• A fifth of UK drivers (20%) fear going electric over concerns that the technology in the EV they buy will quickly become outdated
  • The choice of battery electric vehicles has quadrupled in the last five years, while the average range for new models has trebled to nearly 300 miles since 2018
  • With seven years until sales of new petrol and diesel cars are banned, half of Brits are worried about the upfront purchasing cost of an EV (48%)
  • AA Lease recommends drivers who are apprehensive about buying an EV should consider options like leasing that will help manage their costs and update their car regularly

EV charging point

A fifth of motorists (20%) are worried that switching to an electric vehicle (EV) may mean being left in the slow lane as the technology leaves them behind, reveals new research by AA Lease.  

Faced with the rise of low-emission zones like London’s ULEZ, and the upcoming ban on sales of new petrol and diesel cars in 2030, drivers are increasingly looking at EV options. The number of battery-operated models has also quadrupled in the past five years.

However a growing concern for wannabe EV owners, according to AA Lease, is that the rapid changes in the industry mean they risk buying a vehicle that could soon become outdated.

Fear over getting the wrong electric model may also be fuelling financial unease, with half of Brits (48%) admitting they are concerned about buying an EV outright.

The UK’s biggest EV concern is the lack of public charging points, felt by 54% of motorists.
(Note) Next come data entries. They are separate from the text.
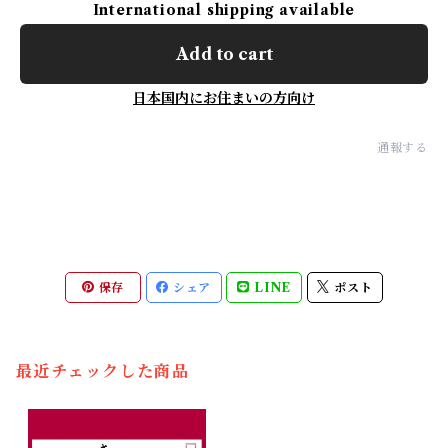
International shipping available
Add to cart
日本国内にお住まいの方向け
通報する
保存
シェア
LINE
ポスト
最近チェックした商品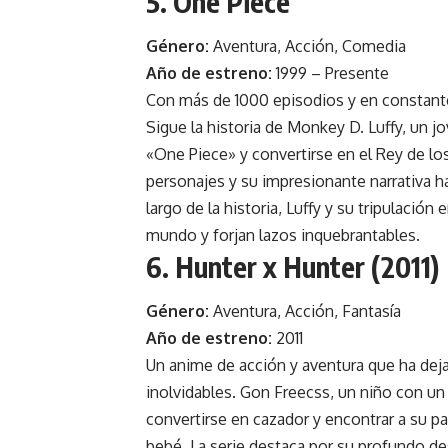
5. One Piece
Género:
Aventura, Acción, Comedia
Año de estreno:
1999 – Presente
Con más de 1000 episodios y en constant
Sigue la historia de Monkey D. Luffy, un j
«One Piece» y convertirse en el Rey de lo
personajes y su impresionante narrativa ha
largo de la historia, Luffy y su tripulaci
mundo y forjan lazos inquebrantables.
6. Hunter x Hunter (2011)
Género:
Aventura, Acción, Fantasía
Año de estreno:
2011
Un anime de acción y aventura que ha deja
inolvidables. Gon Freecss, un niño con un 
convertirse en cazador y encontrar a su p
bebé. La serie destaca por su profundo des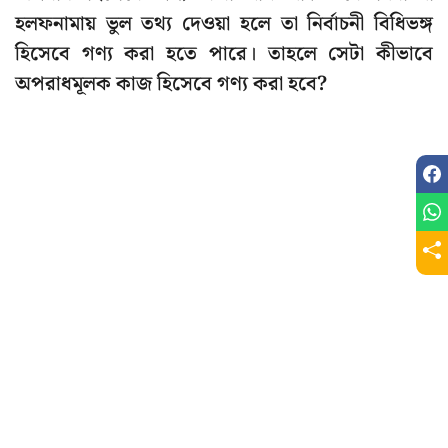
হলফনামায় ভুল তথ্য দেওয়া হলে তা নির্বাচনী বিধিভঙ্গ
হিসেবে গণ্য করা হতে পারে। তাহলে সেটা কীভাবে
অপরাধমূলক কাজ হিসেবে গণ্য করা হবে?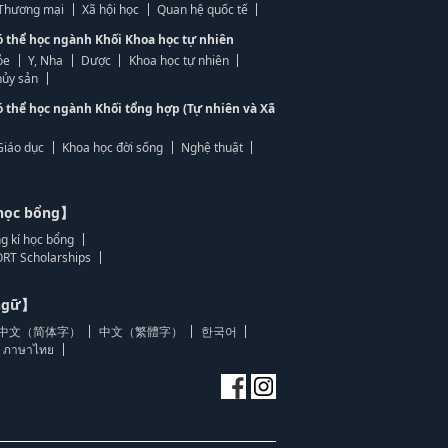
, Thương mại
Xã hội học
Quan hệ quốc tế
ó thể học ngành Khối Khoa học tự nhiên
ỏe
Y, Nha
Dược
Khoa học tự nhiên
ủy sản
ó thể học ngành Khối tổng hợp (Tự nhiên và Xã
Giáo dục
Khoa học đời sống
Nghệ thuật
học bổng】
g kí học bổng
RT Scholarships
 ngữ】
中文（简体字）
中文（繁體字）
한국어
ภาษาไทย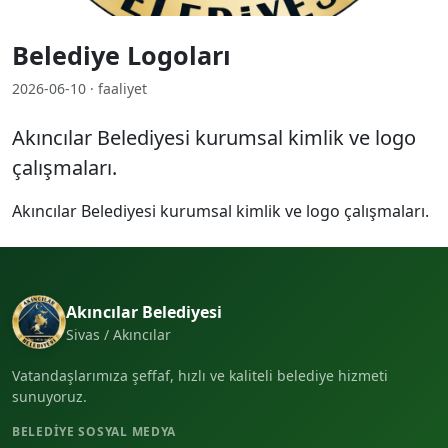
Belediye Logoları
2026-06-10 · faaliyet
Akıncılar Belediyesi kurumsal kimlik ve logo
çalışmaları.
Akıncılar Belediyesi kurumsal kimlik ve logo çalışmaları.
Akıncılar Belediyesi
Sivas / Akıncılar
Vatandaşlarımıza şeffaf, hızlı ve kaliteli belediye hizmeti
sunuyoruz.
BELEDIYE SOSYAL MEDYA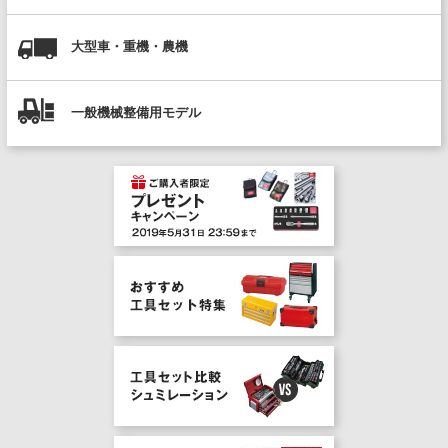
大型車・重機・農機
一般機械整備用モデル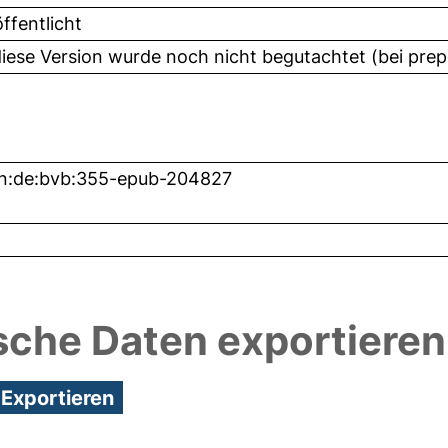
ffentlicht
diese Version wurde noch nicht begutachtet (bei prep
n:de:bvb:355-epub-204827
sche Daten exportieren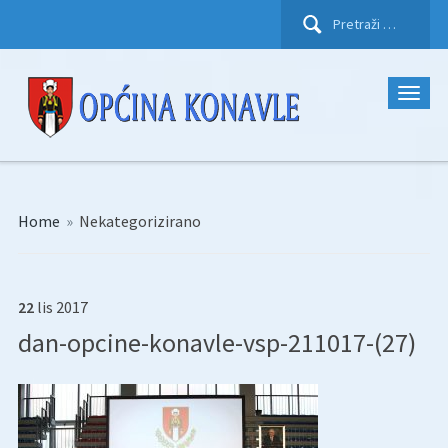
Pretraži:
Home
»
Nekategorizirano
22
lis
2017
dan-opcine-konavle-vsp-211017-(27)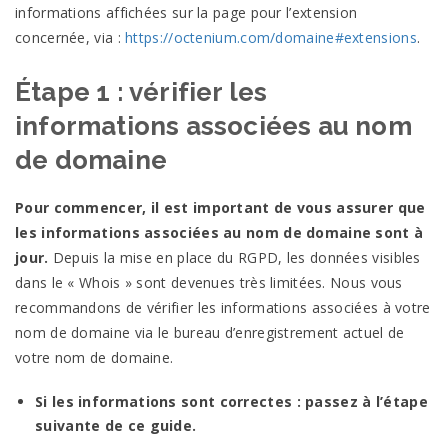
informations affichées sur la page pour l’extension
concernée, via :
https://octenium.com/domaine#extensions
.
Étape 1 : vérifier les
informations associées au nom
de
domaine
Pour commencer, il est important de vous assurer que
les informations associées au nom de domaine sont à
jour.
Depuis la mise en place du
RGPD
, les données visibles
dans le « Whois » sont devenues très limitées. Nous vous
recommandons de vérifier les informations associées à votre
nom de domaine via le bureau d’enregistrement actuel de
votre nom de
domaine.
Si les informations sont correctes : passez à l’étape
suivante de ce
guide.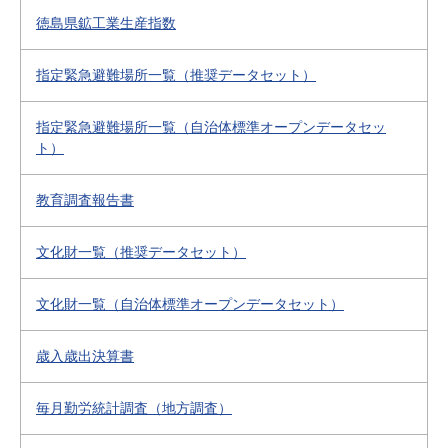
徳島県鉱工業生産指数
指定緊急避難場所一覧（推奨データセット）
指定緊急避難場所一覧（自治体標準オープンデータセッ
ト）
教育調査報告書
文化財一覧（推奨データセット）
文化財一覧（自治体標準オープンデータセット）
歳入歳出決算書
毎月勤労統計調査（地方調査）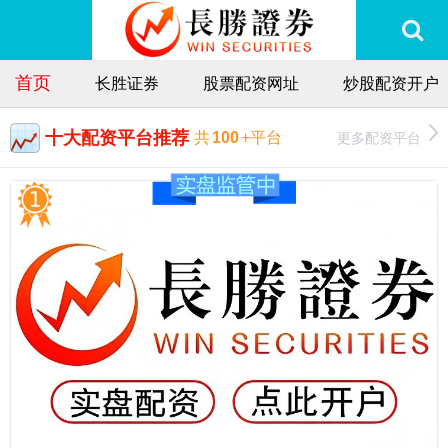
首页
长胜证券
股票配资网址
炒股配资开户
十大配资平台推荐
更多配资平台
共
100
+平台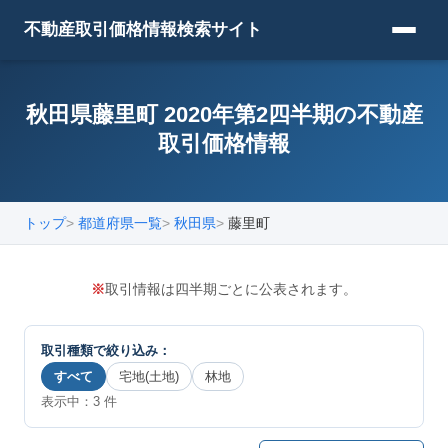
不動産取引価格情報検索サイト
秋田県藤里町 2020年第2四半期の不動産
取引価格情報
トップ
都道府県一覧
秋田県
藤里町
※
取引情報は四半期ごとに公表されます。
取引種類で絞り込み：
すべて
宅地(土地)
林地
表示中：
3
件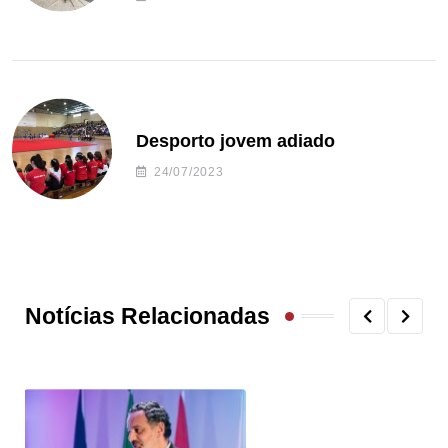
Desporto jovem adiado
24/07/2023
Notícias Relacionadas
The current tally of around 44,000 points is a long way short of the Government’s target of 300,000 by 2030.

Despite rapid progress in batteries, which means new EVs claim an average range of 300 miles on a full charge, one in two prospective electric drivers (50%) still confess to ’range anxiety’ – fearing their car will break down between charges. Meanwhile one in five (20%) say they worry about having to change the battery.
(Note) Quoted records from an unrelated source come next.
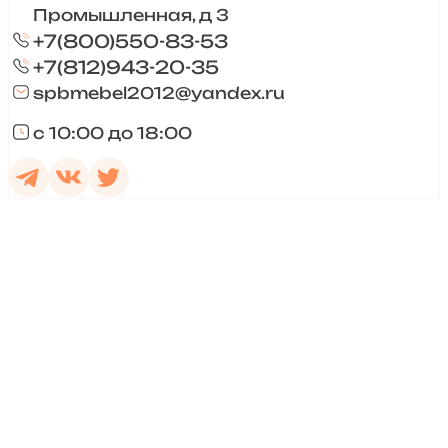
Промышленная, д 3
+7(800)550-83-53
+7(812)943-20-35
spbmebel2012@yandex.ru
с 10:00 до 18:00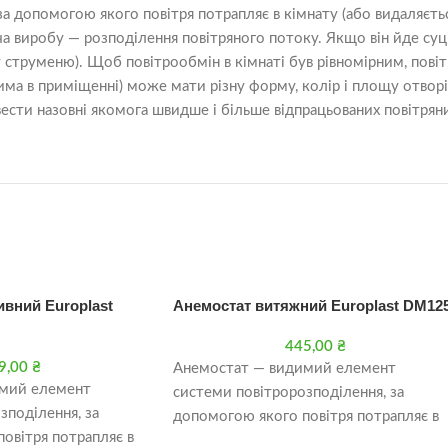
допомогою якого повітря потрапляє в кімнату (або видаляється 
ача виробу — розподілення повітряного потоку. Якщо він йде с
ду струменю). Щоб повітрообмін в кімнаті був рівномірним, пов
дима в приміщенні) може мати різну форму, колір і площу отвор
ивести назовні якомога швидше і більше відпрацьованих повітрян
вний Europlast
Анемостат витяжний Europlast DM12
445,00
₴
9,00
₴
Анемостат — видимий елемент
мий елемент
системи повітророзподілення, за
зподілення, за
допомогою якого повітря потрапляє в
овітря потрапляє в
кімнату (або видаляється з неї). По суті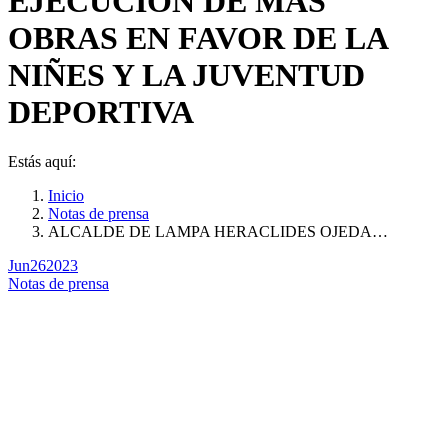
EJECUCION DE MÁS
OBRAS EN FAVOR DE LA
NIÑES Y LA JUVENTUD
DEPORTIVA
Estás aquí:
Inicio
Notas de prensa
ALCALDE DE LAMPA HERACLIDES OJEDA…
Jun
26
2023
Notas de prensa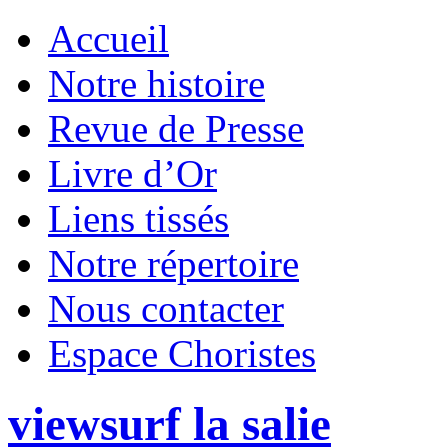
Accueil
Notre histoire
Revue de Presse
Livre d’Or
Liens tissés
Notre répertoire
Nous contacter
Espace Choristes
viewsurf la salie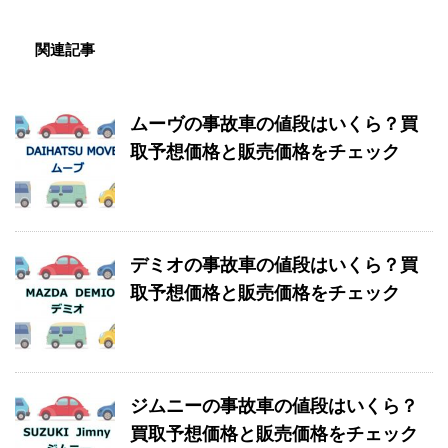
関連記事
ムーヴの事故車の値段はいくら？買
取予想価格と販売価格をチェック
デミオの事故車の値段はいくら？買
取予想価格と販売価格をチェック
ジムニーの事故車の値段はいくら？
買取予想価格と販売価格をチェック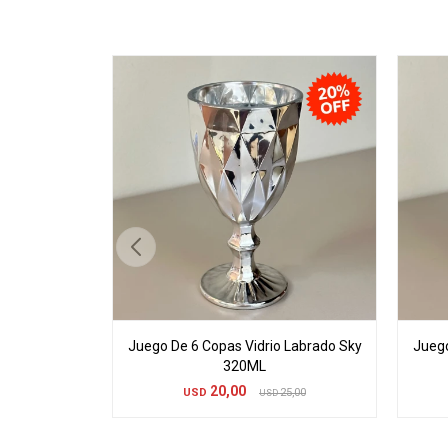
Juego De 6 Copas Vidrio Labrado Sky
Juego
320ML
20,00
USD
25,00
USD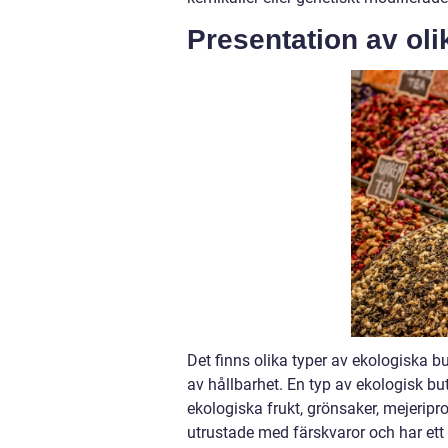
Presentation av oli
Det finns olika typer av ekologiska b
av hållbarhet. En typ av ekologisk bu
ekologiska frukt, grönsaker, mejerip
utrustade med färskvaror och har ett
Martin Smith, director at AA Lease,  comments: “With 2030 in sight and the writing on the wall for new petrol and diesel cars, millions of UK motorists are sizing up an electric vehicle for the first time.
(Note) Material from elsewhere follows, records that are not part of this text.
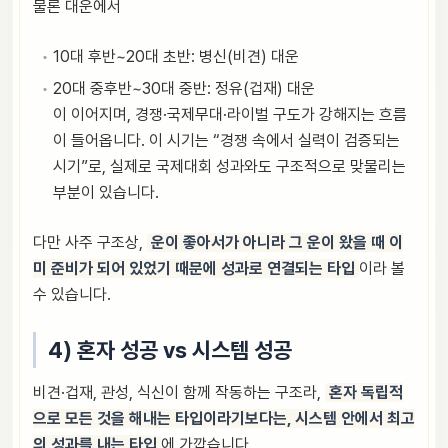
물론 대운에서
10대 후반~20대 초반: 병신(비견) 대운
20대 중후반~30대 중반: 정유(겁재) 대운
이 이어지며, 경쟁·국제무대·라이벌 구도가 강해지는 흐름
이 들어옵니다. 이 시기는 “경쟁 속에서 실력이 검증되는
시기”로, 실제로 국제대회 성과와도 구조적으로 맞물리는
부분이 있습니다.
다만 사주 구조상,
운이 좋아서가 아니라 그 운이 왔을 때 이
미 준비가 되어 있었기 때문에 성과로 연결되는 타입
이라 볼
수 있습니다.
4) 혼자 성공 vs 시스템 성공
비견·겁재, 관성, 식신이 함께 작동하는 구조라,
혼자 독립적
으로 모든 것을 해내는 타입이라기보다는, 시스템 안에서 최고
의 성과를 내는 타입
에 가깝습니다.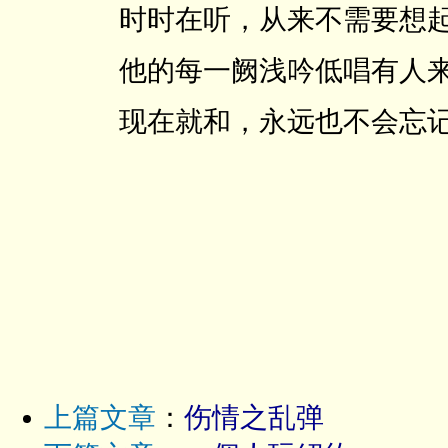
时时在听，从来不需要想
他的每一阙浅吟低唱有人来
现在就和，永远也不会忘
上篇文章
：
伤情之乱弹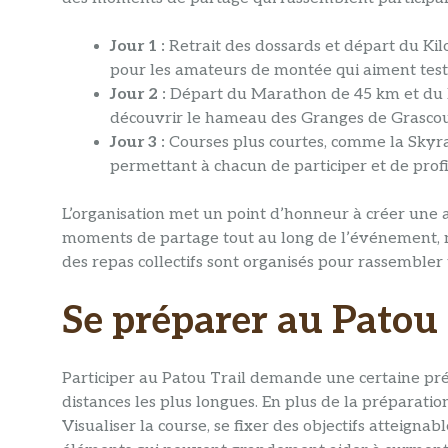
Jour 1 :
Retrait des dossards et départ du Kilo
pour les amateurs de montée qui aiment teste
Jour 2 :
Départ du Marathon de 45 km et du Re
découvrir le hameau des Granges de Grascoueu
Jour 3 :
Courses plus courtes, comme la Skyra
permettant à chacun de participer et de profit
L’organisation met un point d’honneur à créer une
moments de partage tout au long de l’événement,
des repas collectifs sont organisés pour rassemble
Se préparer au Patou t
Participer au Patou Trail demande une certaine pré
distances les plus longues. En plus de la préparatio
Visualiser la course, se fixer des objectifs atteignab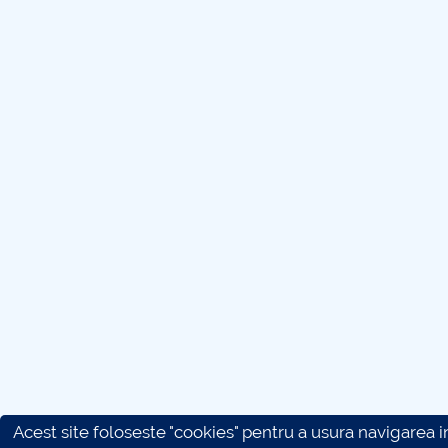
Acest site foloseste "cookies" pentru a usura navigarea in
“The number of EV models has grown significantly in the last few years, and while this gives drivers extra choice it could also lead to worries that they will make the wrong decision when switching over to electric.

“Nobody wants to pay for a car that they feel might end up behind the times, and with EVs evolving quickly it’s understandable that some consumers are concerned about jumping in feet first.”